__TASK INSTRUCTIONS__
Copy out each line of the records that includes the string "empty".
------------------------
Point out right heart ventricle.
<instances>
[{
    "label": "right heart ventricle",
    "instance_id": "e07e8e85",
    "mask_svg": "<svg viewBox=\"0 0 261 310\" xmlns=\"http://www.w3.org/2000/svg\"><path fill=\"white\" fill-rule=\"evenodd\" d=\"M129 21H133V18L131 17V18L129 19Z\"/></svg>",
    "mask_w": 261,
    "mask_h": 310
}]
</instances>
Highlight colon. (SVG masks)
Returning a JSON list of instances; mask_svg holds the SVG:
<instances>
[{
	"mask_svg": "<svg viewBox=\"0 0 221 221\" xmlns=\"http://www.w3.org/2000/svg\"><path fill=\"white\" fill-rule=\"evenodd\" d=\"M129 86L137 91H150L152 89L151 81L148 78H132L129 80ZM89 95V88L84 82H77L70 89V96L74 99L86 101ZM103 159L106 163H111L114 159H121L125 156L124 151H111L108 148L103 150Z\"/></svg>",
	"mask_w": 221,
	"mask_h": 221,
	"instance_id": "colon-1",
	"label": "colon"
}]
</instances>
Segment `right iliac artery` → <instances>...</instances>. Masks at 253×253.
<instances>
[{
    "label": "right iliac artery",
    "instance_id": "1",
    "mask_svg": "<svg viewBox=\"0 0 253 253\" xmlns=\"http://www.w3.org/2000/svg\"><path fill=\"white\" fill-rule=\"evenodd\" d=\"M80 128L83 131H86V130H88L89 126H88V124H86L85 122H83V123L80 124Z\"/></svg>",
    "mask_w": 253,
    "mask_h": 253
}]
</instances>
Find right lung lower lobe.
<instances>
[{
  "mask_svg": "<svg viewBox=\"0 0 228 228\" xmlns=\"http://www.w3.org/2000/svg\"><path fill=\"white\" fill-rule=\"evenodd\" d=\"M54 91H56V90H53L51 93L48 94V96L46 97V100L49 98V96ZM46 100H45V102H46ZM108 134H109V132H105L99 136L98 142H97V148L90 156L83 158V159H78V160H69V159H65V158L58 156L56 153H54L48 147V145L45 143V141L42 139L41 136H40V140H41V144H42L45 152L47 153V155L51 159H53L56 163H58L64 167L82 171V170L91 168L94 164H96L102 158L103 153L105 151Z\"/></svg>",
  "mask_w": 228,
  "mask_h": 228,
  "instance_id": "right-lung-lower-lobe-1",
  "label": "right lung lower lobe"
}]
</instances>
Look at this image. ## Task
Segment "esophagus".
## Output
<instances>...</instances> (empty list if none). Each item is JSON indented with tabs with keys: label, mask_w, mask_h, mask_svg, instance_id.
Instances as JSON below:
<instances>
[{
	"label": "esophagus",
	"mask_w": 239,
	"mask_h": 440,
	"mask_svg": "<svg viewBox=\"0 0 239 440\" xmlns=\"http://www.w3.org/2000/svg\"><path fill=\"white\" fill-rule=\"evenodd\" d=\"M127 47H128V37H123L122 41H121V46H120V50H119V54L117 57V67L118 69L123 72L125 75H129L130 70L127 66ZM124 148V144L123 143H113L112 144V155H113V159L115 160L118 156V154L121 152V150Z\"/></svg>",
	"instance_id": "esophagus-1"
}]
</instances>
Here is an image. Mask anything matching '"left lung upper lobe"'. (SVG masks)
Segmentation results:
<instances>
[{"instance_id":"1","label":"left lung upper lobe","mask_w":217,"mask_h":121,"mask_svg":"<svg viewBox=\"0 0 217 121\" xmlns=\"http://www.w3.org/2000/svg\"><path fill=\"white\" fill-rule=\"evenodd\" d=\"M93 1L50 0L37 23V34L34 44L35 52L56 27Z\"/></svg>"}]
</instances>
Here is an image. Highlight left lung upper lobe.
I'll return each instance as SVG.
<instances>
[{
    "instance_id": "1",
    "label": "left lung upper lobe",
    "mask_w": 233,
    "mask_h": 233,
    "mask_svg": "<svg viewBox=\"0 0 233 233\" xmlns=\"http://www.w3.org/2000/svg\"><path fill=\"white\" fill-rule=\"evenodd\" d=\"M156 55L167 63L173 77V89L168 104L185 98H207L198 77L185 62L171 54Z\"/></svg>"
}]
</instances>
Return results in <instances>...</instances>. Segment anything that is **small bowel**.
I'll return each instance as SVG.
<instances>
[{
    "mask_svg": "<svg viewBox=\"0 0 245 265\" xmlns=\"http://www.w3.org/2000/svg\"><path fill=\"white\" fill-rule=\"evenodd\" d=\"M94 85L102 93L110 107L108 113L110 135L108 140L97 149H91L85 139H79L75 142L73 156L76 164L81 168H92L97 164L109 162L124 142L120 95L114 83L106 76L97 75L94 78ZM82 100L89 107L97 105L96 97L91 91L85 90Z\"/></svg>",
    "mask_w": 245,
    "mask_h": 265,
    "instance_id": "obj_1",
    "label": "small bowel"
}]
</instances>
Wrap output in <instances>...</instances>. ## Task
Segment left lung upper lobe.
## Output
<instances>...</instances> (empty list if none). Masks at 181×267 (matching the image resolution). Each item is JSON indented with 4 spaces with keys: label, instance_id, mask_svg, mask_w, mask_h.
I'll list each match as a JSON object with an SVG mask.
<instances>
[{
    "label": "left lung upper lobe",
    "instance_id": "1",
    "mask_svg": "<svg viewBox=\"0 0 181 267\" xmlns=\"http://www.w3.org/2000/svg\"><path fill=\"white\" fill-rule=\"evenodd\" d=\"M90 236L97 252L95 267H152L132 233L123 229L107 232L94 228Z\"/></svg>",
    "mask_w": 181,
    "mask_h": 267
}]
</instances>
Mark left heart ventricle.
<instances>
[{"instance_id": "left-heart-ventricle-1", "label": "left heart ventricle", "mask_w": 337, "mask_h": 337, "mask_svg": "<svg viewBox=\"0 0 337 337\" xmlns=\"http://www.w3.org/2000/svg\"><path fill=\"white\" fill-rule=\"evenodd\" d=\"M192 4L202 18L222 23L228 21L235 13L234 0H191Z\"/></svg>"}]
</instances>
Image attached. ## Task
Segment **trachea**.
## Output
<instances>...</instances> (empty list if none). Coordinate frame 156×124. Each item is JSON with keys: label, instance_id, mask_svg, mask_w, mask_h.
------------------------
__SOLUTION TO THE PROBLEM__
<instances>...</instances> (empty list if none). Each item is JSON indented with tabs with keys: label, mask_w, mask_h, mask_svg, instance_id.
<instances>...</instances> (empty list if none). Masks at 181×267 (matching the image resolution). Each item is JSON indented with 4 spaces with keys: label, instance_id, mask_svg, mask_w, mask_h.
<instances>...</instances> (empty list if none). Coordinate frame 156×124. Each item is JSON with keys: label, instance_id, mask_svg, mask_w, mask_h.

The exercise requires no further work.